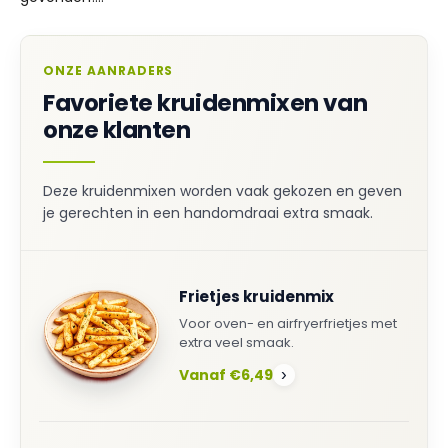
ONZE AANRADERS
Favoriete kruidenmixen van
onze klanten
Deze kruidenmixen worden vaak gekozen en geven
je gerechten in een handomdraai extra smaak.
Frietjes kruidenmix
Voor oven- en airfryerfrietjes met
extra veel smaak.
Vanaf €6,49
›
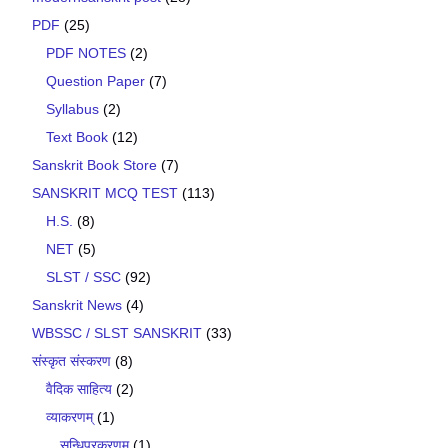
PDF
(25)
PDF NOTES
(2)
Question Paper
(7)
Syllabus
(2)
Text Book
(12)
Sanskrit Book Store
(7)
SANSKRIT MCQ TEST
(113)
H.S.
(8)
NET
(5)
SLST / SSC
(92)
Sanskrit News
(4)
WBSSC / SLST SANSKRIT
(33)
संस्कृत संस्करण
(8)
वैदिक साहित्य
(2)
व्याकरणम्
(1)
सन्धिप्रकरणम्
(1)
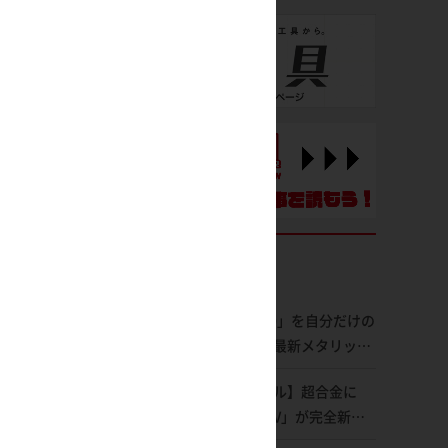
「MG 百式 Ver.2.0」を自分だけの
輝きにチェンジ！最新メタリック
塗料を使ってより金属感を増した
【完全リニューアル】超合金に
仕上がりに!!【試し読み】
「コン・バトラーV」が完全新規
造形で登場！気になる仕様を試作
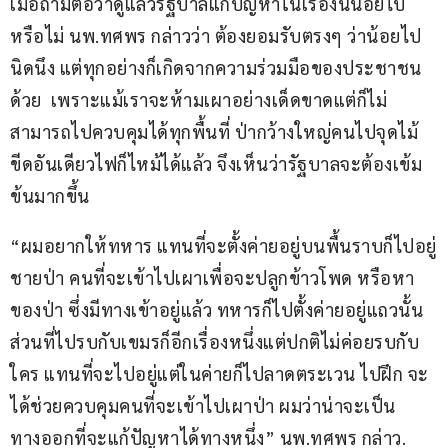
เมื่อถามต่อว่าดูแล้วรัฐบาลแก้ปัญหาในเรื่องนี้น้อยไป
หรือไม่ นพ.ทศพร กล่าวว่า ต้องยอมรับตรงๆ ว่าน้อยไป
นิดนึง แต่ทุกอย่างก็เกิดจากความร่วมมือของประชาชน
ด้วย  เพราะแม้เราจะห้ามเผาอย่างเด็ดขาดแต่ก็ไม่
สามารถไปควบคุมได้ทุกพื้นที่ ป่ากว้างใหญ่คนไปจุดไม้
ขีดอันเดียวไฟก็ไหม้ได้แล้ว จึงเห็นว่ารัฐบาลจะต้องเข้ม
ข้นมากขึ้น
“ผมอยากให้ทหาร แทนที่จะตั้งค่ายอยู่บนพื้นราบก็ไปอยู่
ชายป่า คนที่จะเข้าไปเผาเพื่อจะปลูกข้าวโพด หรือหา
ของป่า ซึ่งมีทางเข้าอยู่แล้ว ทหารก็ไปตั้งค่ายอยู่แถวนั้น 
ส่วนที่ไปรบกับเขมรก็อีกเรื่องหนึ่งแต่ปกติไม่ค่อยรบกับ
ใคร แทนที่จะไปอยู่แต่ในค่ายก็ไปลาดตระเวน ไปฝึก จะ
ได้ช่วยควบคุมคนที่จะเข้าไปเผาป่า ผมว่าน่าจะเป็น
ทางออกที่จะแก้ปัญหาได้ทางหนึ่ง” นพ.ทศพร กล่าว.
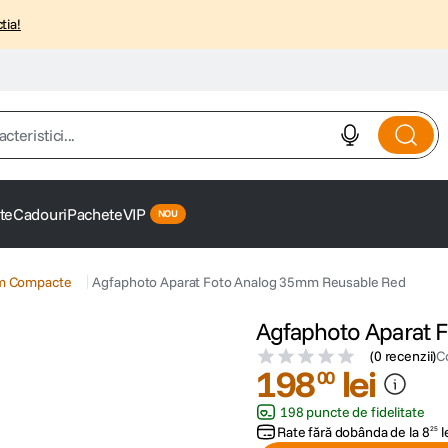
tia!
istici...
te
Cadouri
Pachete
VIP
lm Compacte
Agfaphoto Aparat Foto Analog 35mm Reusable Red
Agfaphoto Aparat 
(
0 recenzii
)
C
198
lei
00
198 puncte de fidelitate
Rate fără dobânda de la
8
l
25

_EXERCISE AIM_. Lay out every line above as a Markdown table with the columns "No." and "Line", numbering the rows and skipping any blank lines. Leave the pictures out of the table.

_EXERCISE RESPONSE_.
| No. | Line |
|---|---|
| 1 | ONZE AANRADERS |
| 2 | Favoriete kruidenmixen van |
| 3 | onze klanten |
| 4 | Deze kruidenmixen worden vaak gekozen en geven |
| 5 | je gerechten in een handomdraai extra smaak. |
| 6 | Frietjes kruidenmix |
| 7 | Voor oven- en airfryerfrietjes met |
| 8 | extra veel smaak. |
| 9 | Vanaf €6,49 |
| 10 | › |
| 11 | PDF |
| 12 | (25) |
| 13 | PDF NOTES |
| 14 | (2) |
| 15 | Question Paper |
| 16 | (7) |
| 17 | Syllabus |
| 18 | (2) |
| 19 | Text Book |
| 20 | (12) |
| 21 | Sanskrit Book Store |
| 22 | (7) |
| 23 | SANSKRIT MCQ TEST |
| 24 | (113) |
| 25 | H.S. |
| 26 | (8) |
| 27 | NET |
| 28 | (5) |
| 29 | SLST / SSC |
| 30 | (92) |
| 31 | Sanskrit News |
| 32 | (4) |
| 33 | WBSSC / SLST SANSKRIT |
| 34 | (33) |
| 35 | संस्कृत संस्करण |
| 36 | (8) |
| 37 | वैदिक साहित्य |
| 38 | (2) |
| 39 | व्याकरणम् |
| 40 | (1) |
| 41 | सन्धिप्रकरणम् |
| 42 | (1) |
| 43 | 「MG 百式 Ver.2.0」を自分だけの |
| 44 | 輝きにチェンジ！最新メタリック |
| 45 | 塗料を使ってより金属感を増した |
| 46 | 【完全リニューアル】超合金に |
| 47 | 仕上がりに!!【試し読み】 |
| 48 | 「コン・バトラーV」が完全新規 |
| 49 | 造形で登場！気になる仕様を試作 |
| 50 | เมื่อถามต่อว่าดูแล้วรัฐบาลแก้ปัญหาในเรื่องนี้น้อยไป |
| 51 | หรือไม่ นพ.ทศพร กล่าวว่า ต้องยอมรับตรงๆ ว่าน้อยไป |
| 52 | นิดนึง แต่ทุกอย่างก็เกิดจากความร่วมมือของประชาชน |
| 53 | ด้วย  เพราะแม้เราจะห้ามเผาอย่างเด็ดขาดแต่ก็ไม่ |
| 54 | สามารถไปควบคุมได้ทุกพื้นที่ ป่ากว้างใหญ่คนไปจุดไม้ |
| 55 | ขีดอันเดียวไฟก็ไหม้ได้แล้ว จึงเห็นว่ารัฐบาลจะต้องเข้ม |
| 56 | ข้นมากขึ้น |
| 57 | “ผมอยากให้ทหาร แทนที่จะตั้งค่ายอยู่บนพื้นราบก็ไปอยู่ |
| 58 | ชายป่า คนที่จะเข้าไปเผาเพื่อจะปลูกข้าวโพด หรือหา |
| 59 | ของป่า ซึ่งมีทางเข้าอยู่แล้ว ทหารก็ไปตั้งค่ายอยู่แถวนั้น  |
| 60 | ส่วนที่ไปรบกับเขมรก็อีกเรื่องหนึ่งแต่ปกติไม่ค่อยรบกับ |
| 61 | ใคร แทนที่จะไปอยู่แต่ในค่ายก็ไปลาดตระเวน ไปฝึก จะ |
| 62 | ได้ช่วยควบคุมคนที่จะเข้าไปเผาป่า ผมว่าน่าจะเป็น |
| 63 | ทางออกที่จะแก้ปัญหาได้ทางหนึ่ง” นพ.ทศพร กล่าว. |
| 64 | tia! |
| 65 | istici... |
| 66 | te |
| 67 | Cadouri |
| 68 | Pachete |
| 69 | VIP |
| 70 | lm Compacte |
| 71 | Agfaphoto Aparat Foto Analog 35mm Reusable Red |
| 72 | Agfaphoto Aparat  |
| 73 | ( |
| 74 | 0 recenzii |
| 75 | ) |
| 76 | C |
| 77 | 198 |
| 78 | lei |
| 79 | 00 |
| 80 | 198 puncte de fidelitate |
| 81 | Rate fără dobânda de la |
| 82 | 8 |
| 83 | l |
| 84 | 25 |